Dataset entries
******************************

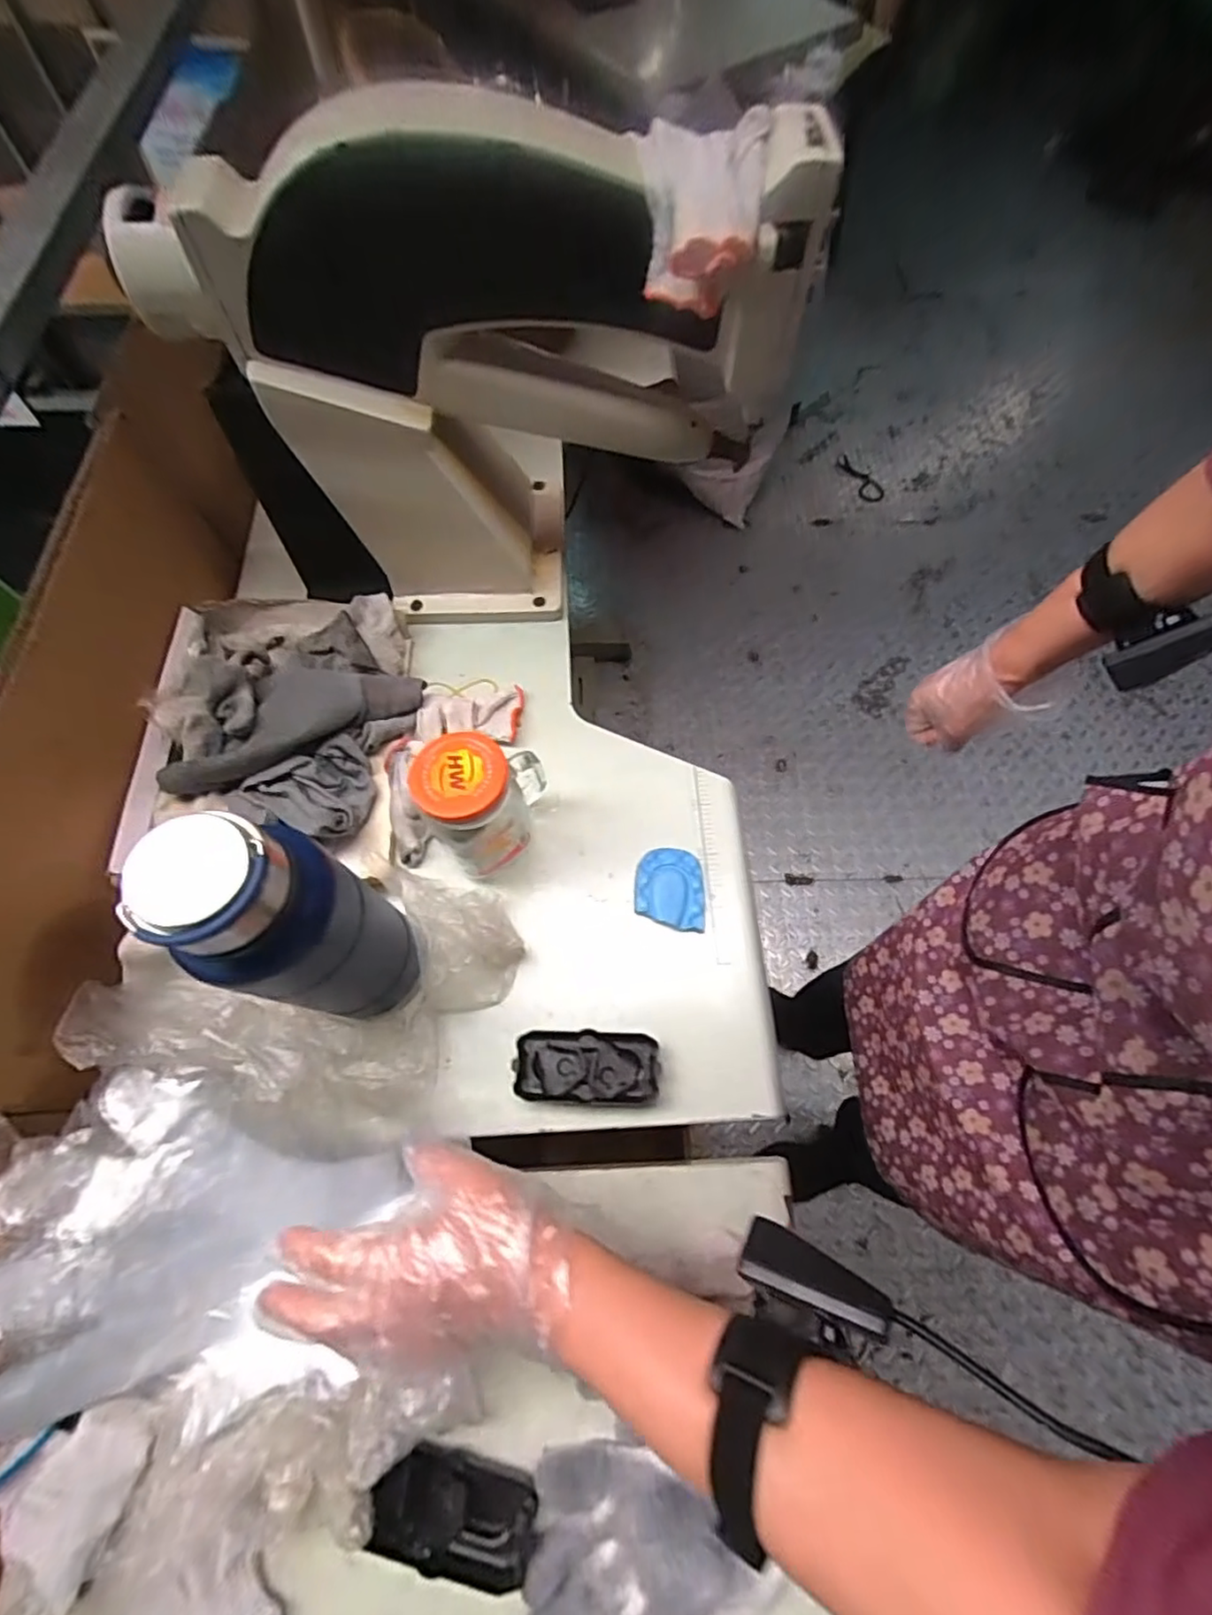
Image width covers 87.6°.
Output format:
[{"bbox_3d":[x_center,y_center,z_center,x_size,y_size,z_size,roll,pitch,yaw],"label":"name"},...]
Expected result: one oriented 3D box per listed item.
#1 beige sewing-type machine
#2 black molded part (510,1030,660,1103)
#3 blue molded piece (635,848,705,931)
[{"bbox_3d":[-0.102,-0.359,0.551,0.478,0.346,0.179,-8,66,-5],"label":"beige sewing-type machine"},{"bbox_3d":[-0.014,0.202,0.495,0.108,0.022,0.049,2,65,-1],"label":"black molded part"},{"bbox_3d":[0.056,0.073,0.566,0.060,0.011,0.074,-1,65,-2],"label":"blue molded piece"}]

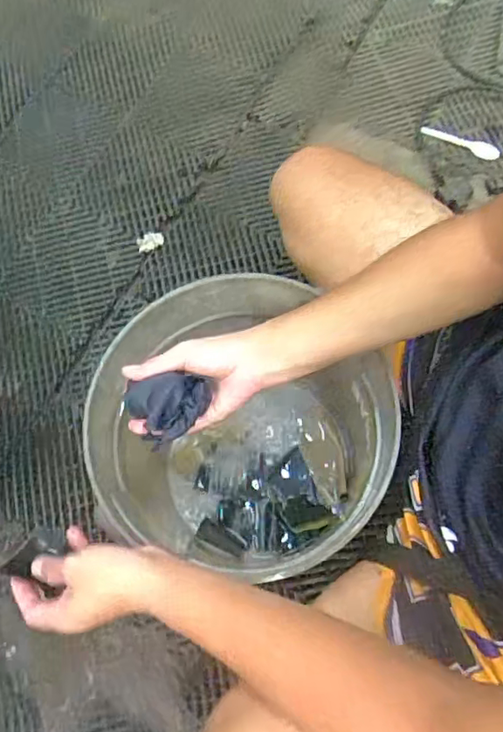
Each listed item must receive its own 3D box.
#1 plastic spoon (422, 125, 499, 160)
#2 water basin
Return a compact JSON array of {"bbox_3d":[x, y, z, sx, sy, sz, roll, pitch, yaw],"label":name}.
[{"bbox_3d":[0.372,-0.401,1.020,0.141,0.011,0.028,31,73,13],"label":"plastic spoon"},{"bbox_3d":[-0.014,0.089,0.716,0.302,0.306,0.277,-8,69,1],"label":"water basin"}]

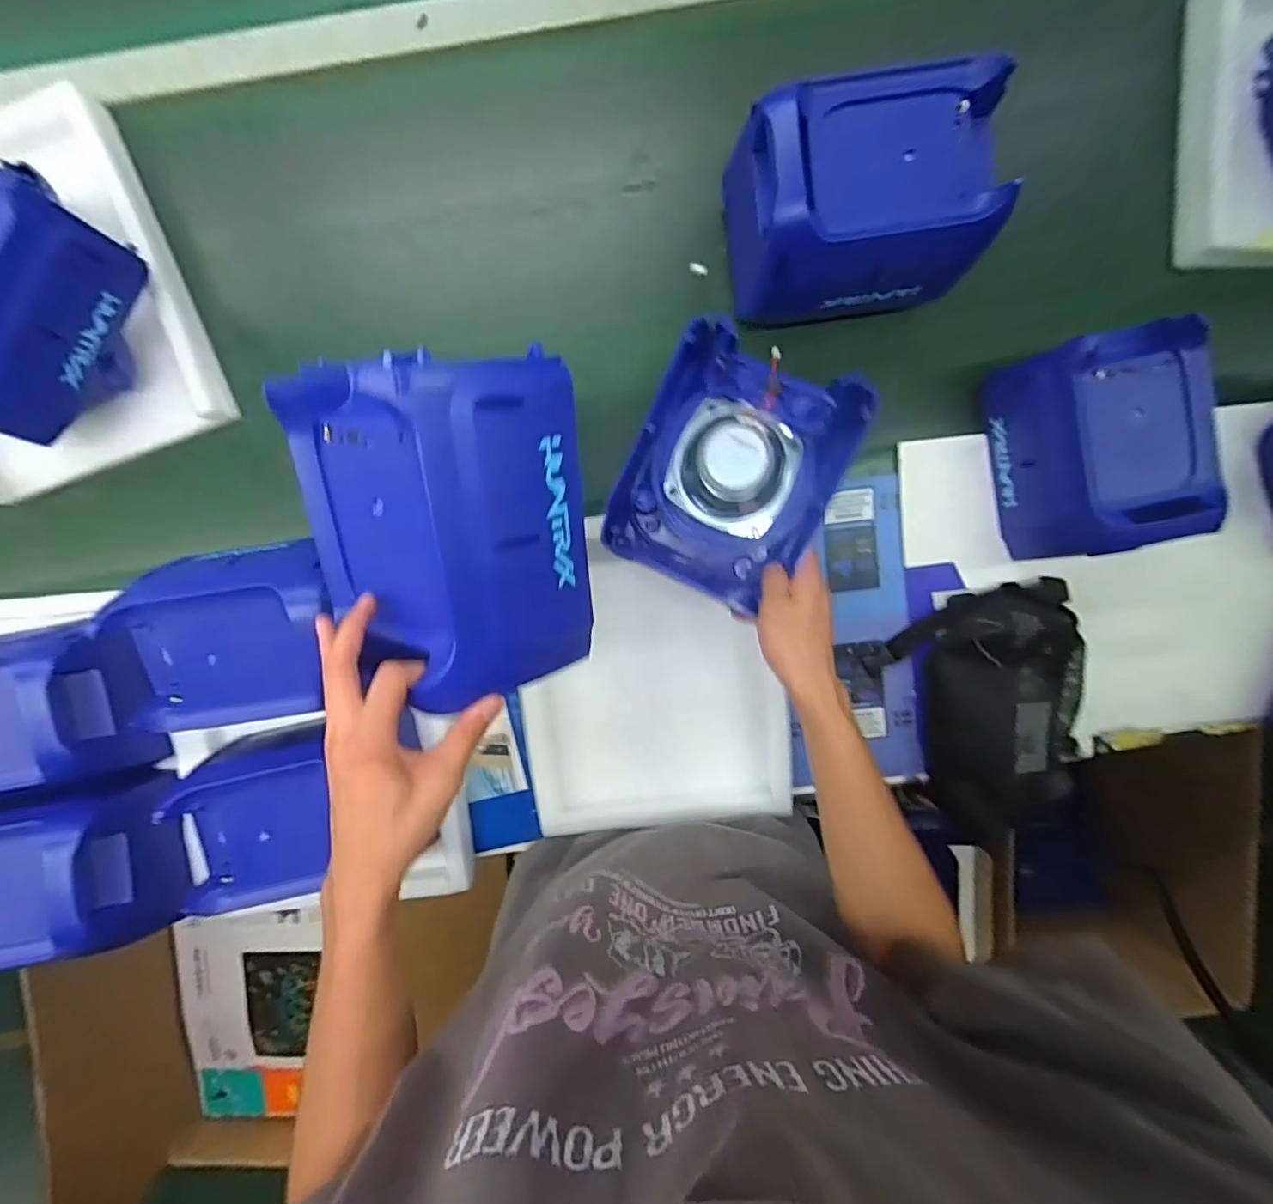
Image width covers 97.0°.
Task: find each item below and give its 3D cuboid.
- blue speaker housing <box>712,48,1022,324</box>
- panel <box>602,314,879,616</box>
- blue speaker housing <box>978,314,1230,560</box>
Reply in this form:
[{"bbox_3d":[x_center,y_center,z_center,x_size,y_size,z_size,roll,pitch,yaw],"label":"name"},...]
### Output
[{"bbox_3d":[0.209,-0.371,0.524,0.209,0.117,0.150,-6,94,-1],"label":"blue speaker housing"},{"bbox_3d":[0.085,-0.114,0.498,0.172,0.088,0.209,24,93,-3],"label":"panel"},{"bbox_3d":[0.474,-0.160,0.583,0.144,0.159,0.209,-9,94,-1],"label":"blue speaker housing"}]

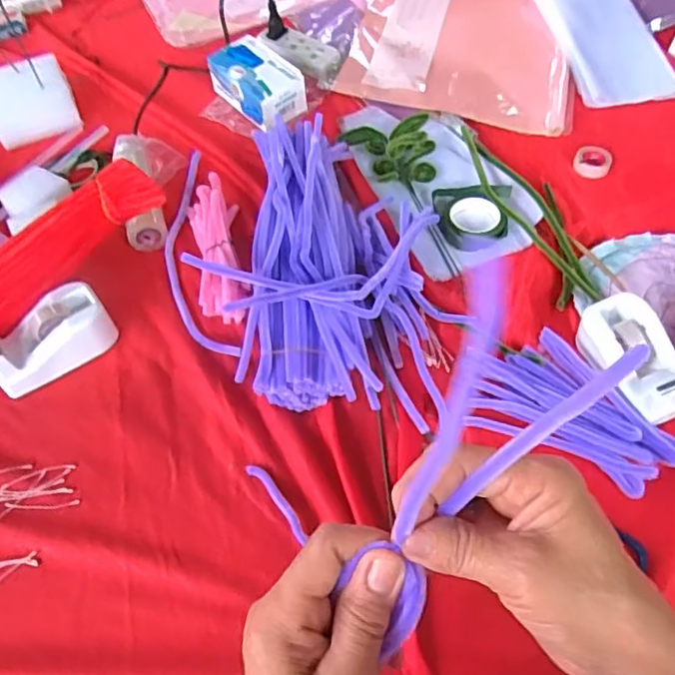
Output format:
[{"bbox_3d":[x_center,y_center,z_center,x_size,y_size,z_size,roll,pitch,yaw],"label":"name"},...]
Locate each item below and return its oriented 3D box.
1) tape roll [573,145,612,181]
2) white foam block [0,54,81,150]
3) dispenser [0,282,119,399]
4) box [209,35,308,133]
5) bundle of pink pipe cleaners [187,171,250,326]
[{"bbox_3d":[0.264,-0.182,0.614,0.036,0.009,0.043,21,61,16],"label":"tape roll"},{"bbox_3d":[-0.344,-0.264,0.658,0.091,0.054,0.072,-23,59,-11],"label":"white foam block"},{"bbox_3d":[-0.239,0.002,0.495,0.097,0.042,0.054,-34,62,-18],"label":"dispenser"},{"bbox_3d":[-0.087,-0.284,0.668,0.070,0.049,0.116,-35,63,-19],"label":"box"},{"bbox_3d":[-0.112,-0.086,0.554,0.044,0.029,0.165,-13,57,-5],"label":"bundle of pink pipe cleaners"}]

******************************

### [Problem requirements]
Line by line, retype the records above exactly, minus the images.

### [Answer space]
Image width covers 87.6°.
Output format:
[{"bbox_3d":[x_center,y_center,z_center,x_size,y_size,z_size,roll,pitch,yaw],"label":"name"},...]
Expected result: one oriented 3D box per listed item.
#1 beige sewing-type machine
#2 black molded part (510,1030,660,1103)
#3 blue molded piece (635,848,705,931)
[{"bbox_3d":[-0.102,-0.359,0.551,0.478,0.346,0.179,-8,66,-5],"label":"beige sewing-type machine"},{"bbox_3d":[-0.014,0.202,0.495,0.108,0.022,0.049,2,65,-1],"label":"black molded part"},{"bbox_3d":[0.056,0.073,0.566,0.060,0.011,0.074,-1,65,-2],"label":"blue molded piece"}]

Each listed item must receive its own 3D box.
#1 plastic spoon (422, 125, 499, 160)
#2 water basin
Return a compact JSON array of {"bbox_3d":[x, y, z, sx, sy, sz, roll, pitch, yaw],"label":name}.
[{"bbox_3d":[0.372,-0.401,1.020,0.141,0.011,0.028,31,73,13],"label":"plastic spoon"},{"bbox_3d":[-0.014,0.089,0.716,0.302,0.306,0.277,-8,69,1],"label":"water basin"}]

Image width covers 97.0°.
Task: find each item below and give its 3D cuboid.
- blue speaker housing <box>712,48,1022,324</box>
- panel <box>602,314,879,616</box>
- blue speaker housing <box>978,314,1230,560</box>
Reply in this form:
[{"bbox_3d":[x_center,y_center,z_center,x_size,y_size,z_size,roll,pitch,yaw],"label":"name"},...]
### Output
[{"bbox_3d":[0.209,-0.371,0.524,0.209,0.117,0.150,-6,94,-1],"label":"blue speaker housing"},{"bbox_3d":[0.085,-0.114,0.498,0.172,0.088,0.209,24,93,-3],"label":"panel"},{"bbox_3d":[0.474,-0.160,0.583,0.144,0.159,0.209,-9,94,-1],"label":"blue speaker housing"}]

Output format:
[{"bbox_3d":[x_center,y_center,z_center,x_size,y_size,z_size,roll,pitch,yaw],"label":"name"},...]
Locate each item below and return its oriented 3D box.
1) tape roll [573,145,612,181]
2) white foam block [0,54,81,150]
3) dispenser [0,282,119,399]
4) box [209,35,308,133]
5) bundle of pink pipe cleaners [187,171,250,326]
[{"bbox_3d":[0.264,-0.182,0.614,0.036,0.009,0.043,21,61,16],"label":"tape roll"},{"bbox_3d":[-0.344,-0.264,0.658,0.091,0.054,0.072,-23,59,-11],"label":"white foam block"},{"bbox_3d":[-0.239,0.002,0.495,0.097,0.042,0.054,-34,62,-18],"label":"dispenser"},{"bbox_3d":[-0.087,-0.284,0.668,0.070,0.049,0.116,-35,63,-19],"label":"box"},{"bbox_3d":[-0.112,-0.086,0.554,0.044,0.029,0.165,-13,57,-5],"label":"bundle of pink pipe cleaners"}]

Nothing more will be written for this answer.